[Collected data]
════════

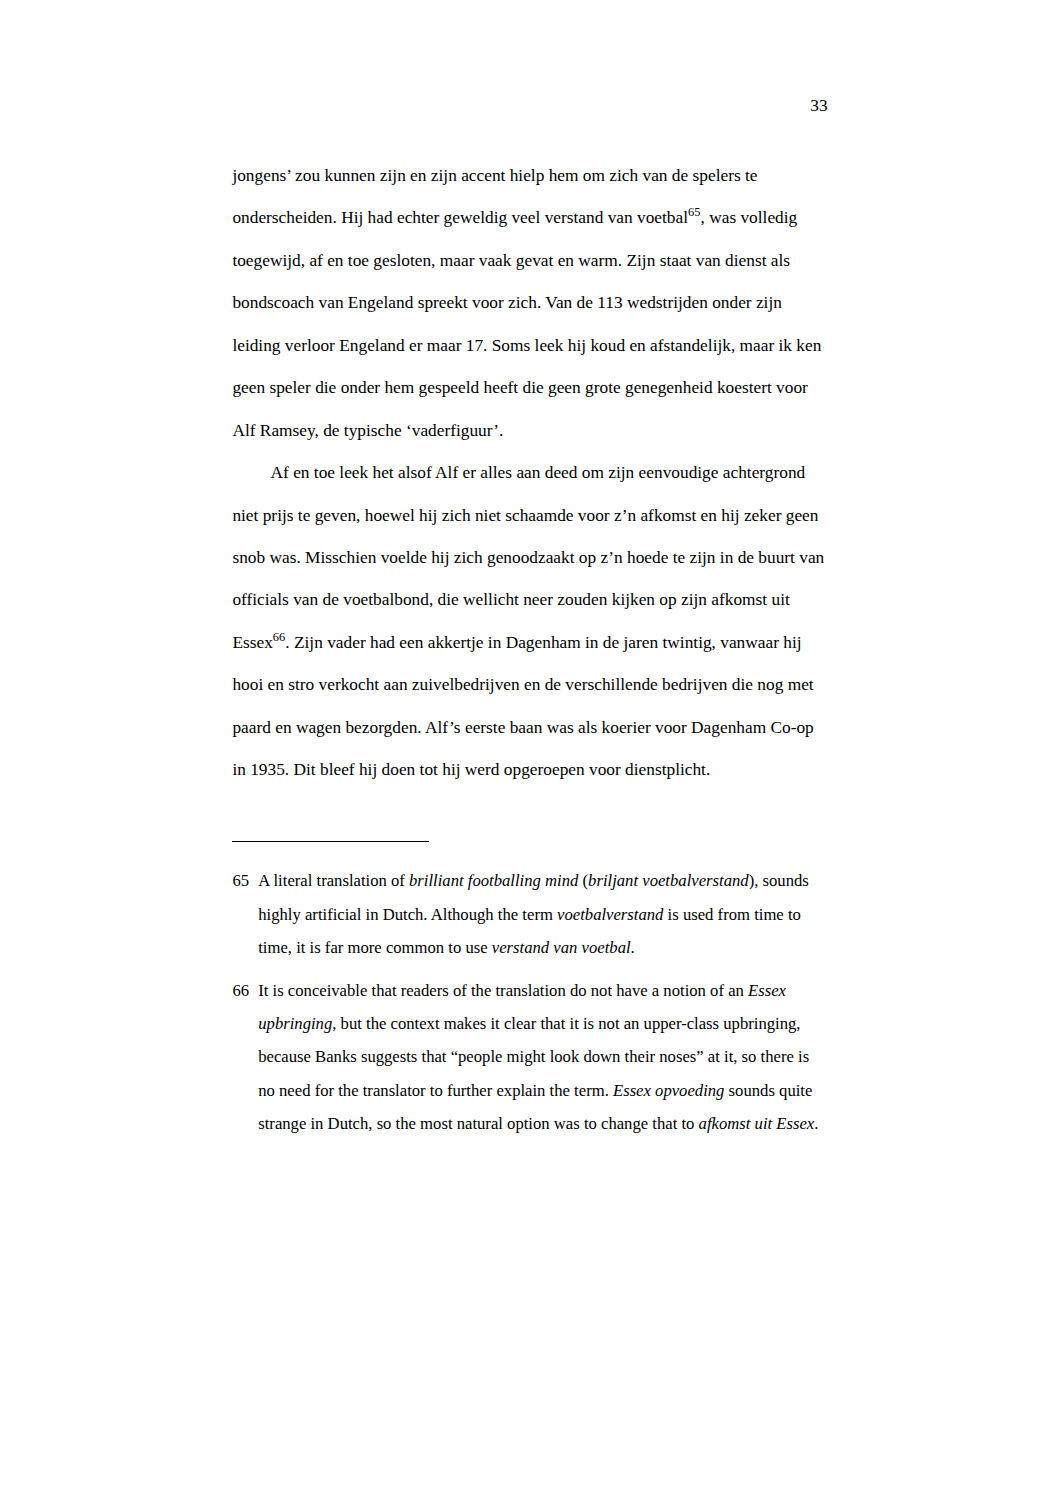33
jongens’ zou kunnen zijn en zijn accent hielp hem om zich van de spelers te onderscheiden. Hij had echter geweldig veel verstand van voetbal65, was volledig toegewijd, af en toe gesloten, maar vaak gevat en warm. Zijn staat van dienst als bondscoach van Engeland spreekt voor zich. Van de 113 wedstrijden onder zijn leiding verloor Engeland er maar 17. Soms leek hij koud en afstandelijk, maar ik ken geen speler die onder hem gespeeld heeft die geen grote genegenheid koestert voor Alf Ramsey, de typische ‘vaderfiguur’.
Af en toe leek het alsof Alf er alles aan deed om zijn eenvoudige achtergrond niet prijs te geven, hoewel hij zich niet schaamde voor z’n afkomst en hij zeker geen snob was. Misschien voelde hij zich genoodzaakt op z’n hoede te zijn in de buurt van officials van de voetbalbond, die wellicht neer zouden kijken op zijn afkomst uit Essex66. Zijn vader had een akkertje in Dagenham in de jaren twintig, vanwaar hij hooi en stro verkocht aan zuivelbedrijven en de verschillende bedrijven die nog met paard en wagen bezorgden. Alf’s eerste baan was als koerier voor Dagenham Co-op in 1935. Dit bleef hij doen tot hij werd opgeroepen voor dienstplicht.
65
A literal translation of brilliant footballing mind (briljant voetbalverstand), sounds highly artificial in Dutch. Although the term voetbalverstand is used from time to time, it is far more common to use verstand van voetbal.
66
It is conceivable that readers of the translation do not have a notion of an Essex upbringing, but the context makes it clear that it is not an upper-class upbringing, because Banks suggests that “people might look down their noses” at it, so there is no need for the translator to further explain the term. Essex opvoeding sounds quite strange in Dutch, so the most natural option was to change that to afkomst uit Essex.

════════

* Task to complete:
Copy nothing but the lines from the start of the entries through the line with "jongens’ zou kunnen". Write them out exactly, without pictures.

* Task result:
33
jongens’ zou kunnen zijn en zijn accent hielp hem om zich van de spelers te onderscheiden. Hij had echter geweldig veel verstand van voetbal65, was volledig toegewijd, af en toe gesloten, maar vaak gevat en warm. Zijn staat van dienst als bondscoach van Engeland spreekt voor zich. Van de 113 wedstrijden onder zijn leiding verloor Engeland er maar 17. Soms leek hij koud en afstandelijk, maar ik ken geen speler die onder hem gespeeld heeft die geen grote genegenheid koestert voor Alf Ramsey, de typische ‘vaderfiguur’.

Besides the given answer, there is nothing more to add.